Los invitados pasaban al salón adyacente, así que Gaia los siguió con la última esperanza de encontrar a Leon entre la multitud.
El centro del salón de baile había sido despejado y la gente esperaba alrededor. En medio había una joven en silla de ruedas con un bebé en brazos. Llevaba las mejillas maquilladas con un suave tono rosa, el cabello oscuro suelto y bien cepillado, y un vestido blanco y vaporoso. Cuando subió nerviosamente una mano para meterse un mechón de pelo detrás de la oreja enseñó la pulsera, con su luz azulada y su filigrana de oro.
Las demás madres gestantes esperaban en torno suyo, con los abultados vientres y las correspondientes pulseras. Todas sonreían con distintos grados de serenidad y satisfacción, todas iban bien vestidas y rebosaban salud. Emily estaba entre ellas, con un bebé en brazos y un niño pequeño a los pies. Si Gaia no hubiera visto a Sasha con sus propios ojos ni hubiera hablado personalmente con ella, nunca habría supuesto que al menos la mitad de las madres gestantes se arrepentían de formar parte del Instituto.
Detrás de la silla de ruedas se erguía una mujer tranquila y sonriente vestida de azul pálido. A Gaia le llevó un momento reconocer a Sephie Frank, una de las doctoras de la celda Q. A la izquierda de Sephie, el hermano Rhodeski asía la mano de una mujer de una edad similar a la suya, y al lado de la pareja, el Protector pronunciaba un discurso. A Gaia le chocó que en vez de referirse a la joven por su nombre, la llamara «nuestra pequeña madre gestante», con gran cariño, eso sí. Un joven, al parecer el yerno de Rhodeski, Matt, se inclinó sobre la muñeca de la madre y le cortó la pulsera con unas tijeras doradas.
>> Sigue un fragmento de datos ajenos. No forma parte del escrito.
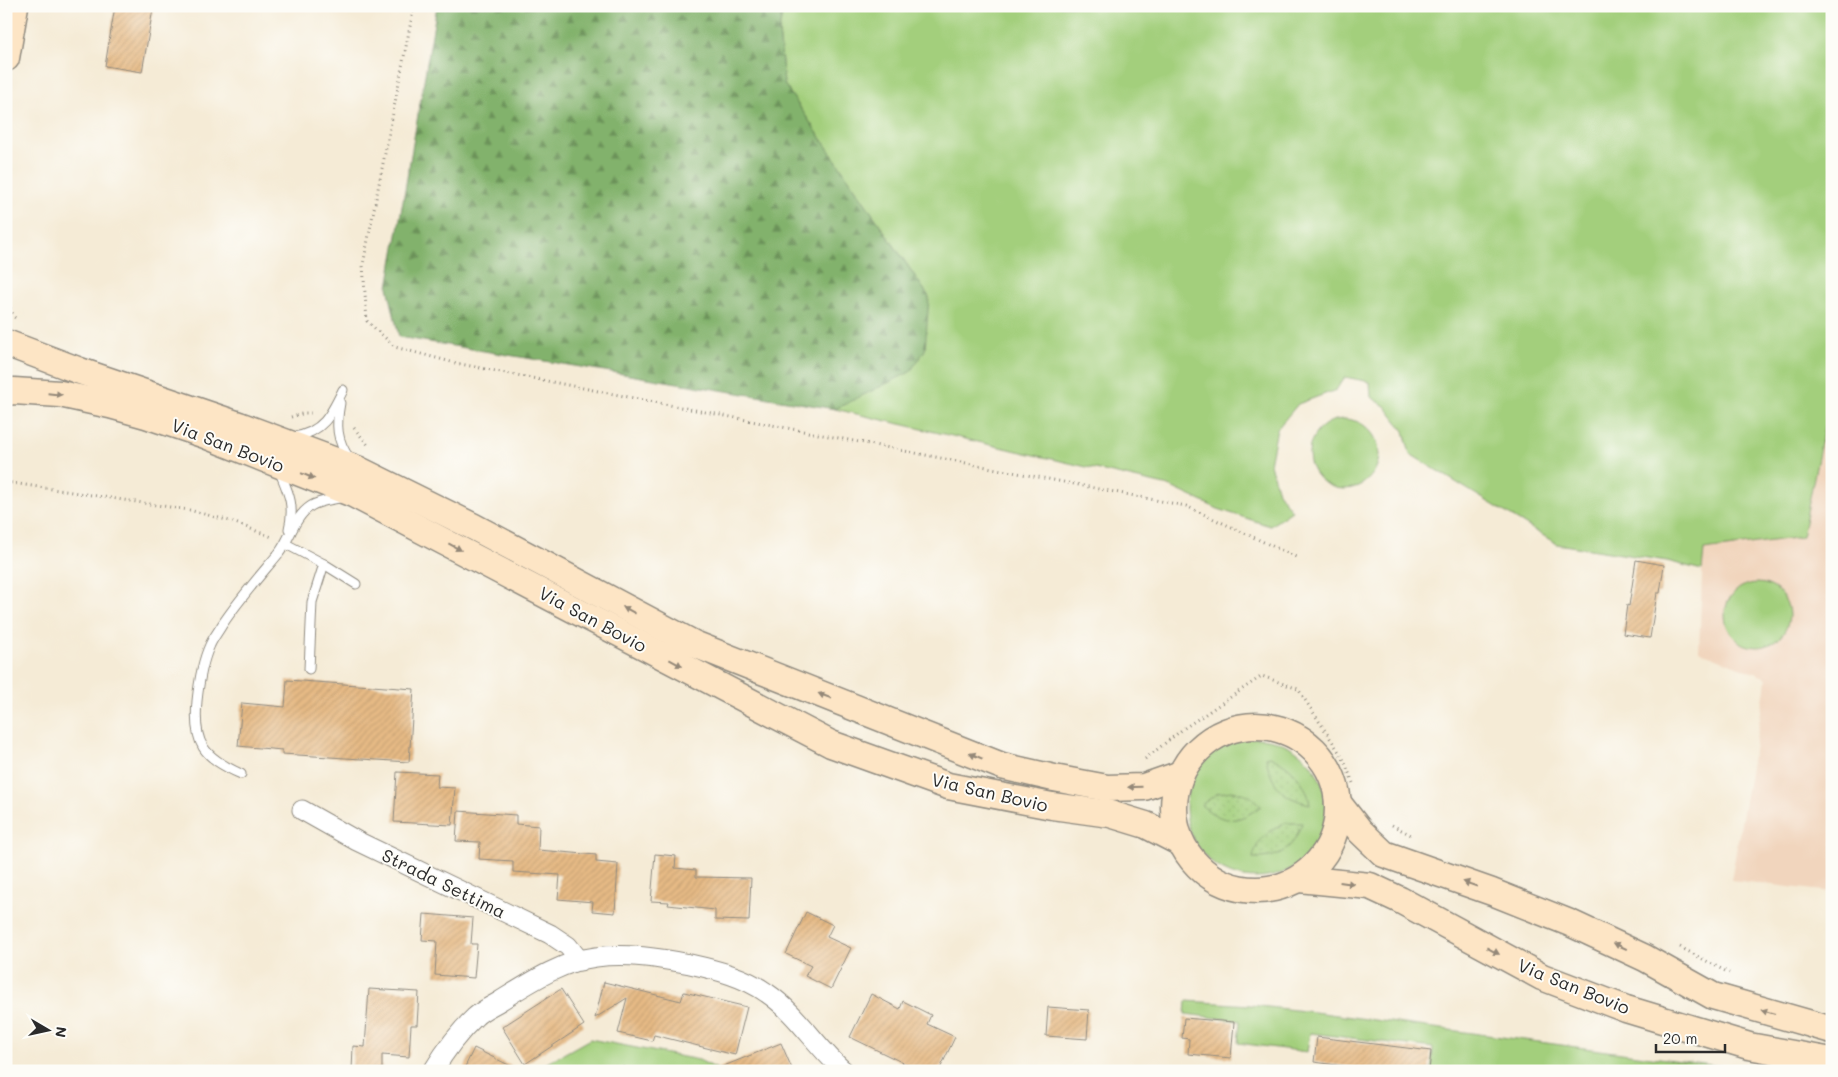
<svg xmlns="http://www.w3.org/2000/svg" width="1838" height="1077" font-family="Mali,sans-serif">
  <style>
    .built { fill: #f1d5bd }
    .green { fill: #a3cf7c; stroke: #677d54 }
    .forest { fill: url(#forest-firs); stroke: #566e4c }
    .garden { fill: url(#garden-dots); stroke: #677d54 }
    .building { fill: url(#building-hatch) }
    .lines { fill: none; stroke-linecap: round; stroke-linejoin: round }
    .lane-casing { stroke: #908b80; stroke-width: 11 }
    .street-casing { stroke: #908b80; stroke-width: 21 }
    .secondary-casing { stroke: #908b80; stroke-width: 29 }
    .path { stroke: #908b80; stroke-width: 3; stroke-dasharray: 1 4; stroke-linecap: butt }
    .lane { stroke: #fff; stroke-width: 9 }
    .street { stroke: #fff; stroke-width: 19 }
    .secondary { stroke: #fde5c5; stroke-width: 26 }
    .oneway { fill: #948878 }
    .labels { text-anchor: middle; dominant-baseline: central; stroke-width: 4; stroke-linejoin: round; paint-order: stroke }
    .street-label { font-size: 18px; fill: #2b2b2b; stroke: #fdfcf7 }
  </style>
  <defs>
    <pattern id="forest-firs" width="22" height="20" patternUnits="userSpaceOnUse" patternTransform="scale(1.25)"><rect width="22" height="20" fill="#82b26c"/><path d="M5 1l3.5 6h-7zM16 11l3.5 6h-7z" fill="#6b9159"/></pattern>
    <pattern id="garden-dots" width="8" height="8" patternUnits="userSpaceOnUse" patternTransform="scale(1.25)"><rect width="8" height="8" fill="#a3cf7c"/><path d="M2 2h.1M6 6h.1" fill="none" stroke="#8cb26b" stroke-width="1.8" stroke-linecap="round"/></pattern>
    <pattern id="building-hatch" width="6" height="6" patternUnits="userSpaceOnUse" patternTransform="scale(1.25)"><rect width="6" height="6" fill="#e6ba85"/><path d="M-1 1l2-2M0 6l6-6M5 7l2-2" fill="none" stroke="#c5a073"/></pattern>
  </defs>
  <rect width="100%" height="100%" fill="#fdfcf7"/>
  <filter id="ink" filterUnits="userSpaceOnUse"><feTurbulence type="fractalNoise" baseFrequency=".02" numOctaves="2"/><feDisplacementMap in="SourceGraphic" scale="10" xChannelSelector="R" yChannelSelector="G"/><feConvolveMatrix kernelMatrix="1 2 1 2 8 2 1 2 1" color-interpolation-filters="sRGB"/></filter>
  <filter id="wash" filterUnits="userSpaceOnUse"><feTurbulence type="fractalNoise" baseFrequency=".0096" numOctaves="4" result="noise"/><feDisplacementMap in="SourceGraphic" scale="20" xChannelSelector="R" yChannelSelector="G"/><feGaussianBlur stdDeviation="1.12" result="paint"/><feColorMatrix in="noise" values="0 0 0 0 0 0 0 0 0 0 0 0 0 0 0 0 0 1.4 0 .05"/><feComposite in="paint" operator="in"/></filter>
  <g filter="url(#wash)">
    <rect width="100%" height="100%" fill="#f5ebd6"/>
    <path class="built" d="M1832 388V892L1731 880 1767 678 1699 651 1703 550 1802 536Z"/>
    <g class="green">
      <path d="M783 6H1832V388L1802 537 1704 550 1702 570 1667 561 1557 544 1410 454 1404 431 1385 406 1371 397 1370 382 1345 377 1336 390 1298 404 1277 429 1270 464 1278 492 1292 511 1270 526 1218 509 1169 486 835 409 910 371 929 297 784 84 779 31Z"/>
      <circle cx="1344" cy="454" r="35"/>
      <circle cx="1757" cy="615" r="32"/>
      <circle cx="1256" cy="808" r="70"/>
      <path d="M1186 1001 1250 1005 1322 1013 1756 1071H1431L1433 1048 1310 1033 1307 1052 1238 1043 1240 1021 1185 1014Z"/>
      <path d="M590 1039 699 1060 721 1071H533Z"/>
    </g>
    <path class="forest" d="M437 6H783L779 31 784 84 929 297 925 350 910 372 835 409 399 337 388 287Z"/>
    <g class="garden">
      <path d="M1270 756C1291 766 1306 781 1310 804 1282 798 1271 785 1266 757Z"/>
      <path d="M1232 791 1249 795 1261 806C1237 824 1224 824 1201 805L1218 793Z"/>
      <path d="M1286 823H1302C1293 849 1280 859 1253 858 1257 838 1269 831 1286 823Z"/>
    </g>
    <g id="blocks">
      <g class="building">
        <path d="M115 6H139L153 9 142 72 105 66Z"/>
        <path d="M1636 560 1664 565 1660 593H1657L1650 638 1623 634 1627 605 1629 606Z"/>
        <path d="M287 680 414 689 409 762 282 754V750L238 746 242 703 285 707Z"/>
        <path d="M397 772 438 774 437 787 455 788 452 825 394 822Z"/>
        <path d="M458 811 516 815V824L539 826 538 850 596 855V862L618 864 615 913 592 911 593 902 558 899 560 875 513 872V861L479 859 480 842 456 841Z"/>
        <path d="M655 854 676 856 675 868 696 870V877L751 878 749 921 715 920V910L668 905 669 902 651 901Z"/>
        <path d="M806 912 833 925 827 937 851 948 831 989 805 976 811 966 786 954Z"/>
        <path d="M424 914 473 918 471 944H477L474 978 435 975 437 941 422 940Z"/>
        <path d="M604 982 681 1001 684 992 747 1007 735 1055 654 1035 652 1041 618 1033 627 998 595 1018Z"/>
        <path d="M369 989 419 992 417 1025H411L409 1057 382 1055V1069L352 1071 353 1046 365 1047Z"/>
        <path d="M561 989 584 1025 525 1064 502 1027Z"/>
        <path d="M871 994 900 1009 903 1001 931 1015 927 1024 955 1037 939 1071H920L850 1037Z"/>
        <path d="M1048 1007 1089 1010 1087 1039 1046 1036Z"/>
        <path d="M1184 1018 1234 1022 1231 1058 1188 1054 1189 1039 1182 1038Z"/>
        <path d="M1317 1037 1431 1051 1429 1071H1351L1352 1067 1314 1062Z"/>
        <path d="M781 1043 793 1071H714V1070Z"/>
        <path d="M474 1048 521 1071H463Z"/>
      </g>
    </g>
  </g>
  <g filter="url(#ink)">
    <use href="#blocks" fill-opacity="0" stroke="#908b80" stroke-width="1"/>
    <g class="lines">
      <g class="lane-casing">
        <g id="lane">
          <path d="M340 403C336 424 336 441 350 459"/>
          <path d="M294 437C323 432 331 415 343 390"/>
          <path d="M279 470C288 492 295 504 289 529"/>
          <path d="M286 544 324 564 356 584"/>
          <path d="M309 669 312 602 324 564"/>
          <path d="M241 774C203 757 193 744 197 701 199 682 202 662 210 645 213 638 218 632 222 625 239 599 259 577 279 553 290 539 294 517 311 506 320 500 333 500 344 497"/>
        </g>
      </g>
      <g class="street-casing">
        <g id="street">
          <path d="M302 810 357 841 550 934 568 946 580 961"/>
          <path d="M433 1071C445 1051 458 1033 475 1017 482 1010 492 1006 500 1001 529 983 562 961 596 957 627 953 659 958 690 964 717 970 745 977 767 993 798 1014 816 1047 844 1071"/>
        </g>
      </g>
      <g class="secondary-casing">
        <g id="secondary">
          <path d="M6 58 15 6"/>
          <path d="M6 343 80 371 239 425 357 469 474 527 694 644 1002 766 1054 778 1107 788 1144 787 1181 774"/>
          <path d="M6 392 14 391 60 394 110 405 146 415 205 435 353 494 831 744 948 786 1052 806 1110 814 1146 825 1181 843"/>
          <circle cx="1256" cy="808" r="82"/>
          <path d="M1338 803 1360 831 1384 854 1492 892 1570 923 1645 958 1713 996 1832 1030"/>
          <path d="M1299 879 1370 886 1400 900 1542 977 1626 1009 1749 1046 1832 1061"/>
        </g>
      </g>
      <g class="path">
        <path d="M414 6 363 265 367 321 395 347 455 363 1186 506 1296 557"/>
        <path d="M6 299 14 317 17 319"/>
        <path d="M291 417 305 413H311"/>
        <path d="M354 428 369 446"/>
        <path d="M6 482 189 510 230 521 272 537"/>
        <path d="M1145 759 1183 729 1262 676 1298 689 1343 758 1353 783"/>
        <path d="M1392 825 1413 836"/>
        <path d="M1680 947 1729 973"/>
        <path d="M593 1071 621 1067 639 1071"/>
      </g>
      <use href="#lane" class="lane"/>
      <use href="#street" class="street"/>
      <use href="#secondary" class="secondary"/>
    </g>
    <defs><path id="oneway-solid" d="M-6-.8H1V-3.2L6.5 0L1 3.2V.8H-6Z" transform="scale(1.25)"/></defs>
    <g class="oneway">
      <use href="#oneway-solid" transform="translate(55 394) rotate(6)"/>
      <use href="#oneway-solid" transform="translate(308 476) rotate(22)"/>
      <use href="#oneway-solid" transform="translate(455 547) rotate(28)"/>
      <use href="#oneway-solid" transform="translate(629 610) rotate(-152)"/>
      <use href="#oneway-solid" transform="translate(676 663) rotate(28)"/>
      <use href="#oneway-solid" transform="translate(825 696) rotate(-159)"/>
      <use href="#oneway-solid" transform="translate(976 756) rotate(-158)"/>
      <use href="#oneway-solid" transform="translate(1135 787) rotate(179)"/>
      <use href="#oneway-solid" transform="translate(1347 883) rotate(8)"/>
      <use href="#oneway-solid" transform="translate(1470 884) rotate(-161)"/>
      <use href="#oneway-solid" transform="translate(1620 946) rotate(-155)"/>
      <use href="#oneway-solid" transform="translate(1493 951) rotate(28)"/>
      <use href="#oneway-solid" transform="translate(1768 1012) rotate(-164)"/>
    </g>
  </g>
  <g class="labels">
    <g class="street-label">
      <text transform="translate(228 445) rotate(21)">Via San Bovio</text>
      <text transform="translate(593 619) rotate(28)">Via San Bovio</text>
      <text transform="translate(990 792) rotate(13)">Via San Bovio</text>
      <text transform="translate(444 883) rotate(26)">Strada Settima</text>
      <text transform="translate(1574 986) rotate(22)">Via San Bovio</text>
    </g>
  </g>
  <rect width="1838" height="1077" fill="none" stroke="#fdfcf7" stroke-width="25"/>
  <g transform="translate(48 1030) rotate(99)" stroke="#fdfcf7" stroke-width="4" paint-order="stroke">
  <path d="M0-4L9 19L0 12L-9 19Z" fill="#2b2b2b"/>
  <text y="-8" font-size="14" font-weight="bold" text-anchor="middle" fill="#2b2b2b">N</text>
  </g>
  <path d="M1656 1044v8h69v-8" fill="none" stroke="#2b2b2b" stroke-width="2.5"/>
  <text x="1663" y="1044" font-size="15" fill="#2b2b2b" stroke="#fdfcf7" stroke-width="4" paint-order="stroke">20 m</text>
</svg>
Luego sostuvo «el contrato» en alto y los espectadores aplaudieron.
Matt le entregó la pulsera a su suegro y a continuación extendió las manos hacia el bebé.
Bajo el maquillaje, la madre gestante se puso mortalmente pálida. Su perfil estaba apuntado hacia el bebé de su regazo, de modo que el oscuro pelo ocultaba parte de su rostro. Aunque era evidente que Matt le decía algo, ella permanecía inmóvil, como si de pronto se hubiera quedado sin fuerzas. El Protector también dijo algo y la multitud se rio, inquieta. Matt se aproximó aún más a la joven, que por fin alzó al bebé, aunque apenas un centímetro. El padre rodeó a la criatura con los brazos y la alzó hasta su propio pecho. Luego retrocedió un paso, bajó la cabeza hasta tocarla y la acunó tiernamente. Los invitados esperaban con paciencia algo más, pero cuando Matt se limitó a quedarse allí, sujetando a su hija, el momento se convirtió en algo cruda y dolorosamente privado.
Una débil brisa cruzó la silenciosa estancia.
Más de uno desvió la mirada. Rhodeski se acercó para apoyar una mano en el hombro de su yerno y Matt se volvió sin pronunciar palabra para recibir el abrazo de su padre. Otros empezaron a acercarse también y, con un suspiro de alivio colectivo, la audiencia aplaudió dudosa por segunda vez.
Los camareros repartieron copas para hacer un brindis. La madre gestante tenía la cabeza gacha y las manos laxas sobre el regazo. Sephie empujó en silencio la silla de ruedas para sacarla de la habitación.
Gaia dio un paso atrás, deseosa de encontrar a Peter, y en su lugar halló al hermano Iris.
—Una escena conmovedora, ¿verdad? —preguntó este, y alzó con desenvoltura una copa de ponche.
—¿Dónde está Peter? —preguntó Gaia, alarmada, escrutando los alrededores. Había invitados por todas partes, pero de los suyos ni rastro.
—Se ha escabullido, me temo.
—Tengo que encontrar a Leon —dijo Gaia, apartándose de Iris.
—¿No sientes curiosidad por saber qué quiere de ti el hermano Rhodeski?
—Eso no importa.
—¿Ni siquiera por el agua de Nueva Sailum? Debe de ser algo muy valioso para costar tanto.
—No sabes de lo que hablas.
—Pues yo creo que tú sí. Ya has oído la historia de Nicole. ¿Te acuerdas de mi cerdo?
Gaia se quedó helada. El hermano Iris asintió con la cabeza.
—Queremos tus óvulos —dijo Iris—, tus ovarios para ser exactos. Claro que Nicole tuvo que morir para que aprovecháramos los suyos, pero quizá contigo haya más suerte.
Era una idea tan demencial que Gaia se sentía incapaz de asimilarla.
—Nadie puede quitarme mis ovarios —dijo. No era posible extraerlos quirúrgicamente, y aunque lo fuera, si se los quitaban nunca podría tener hijos propios.
Iris esbozaba su habitual sonrisita gélida.
—Al fin y al cabo, hemos estado practicando —aseguró.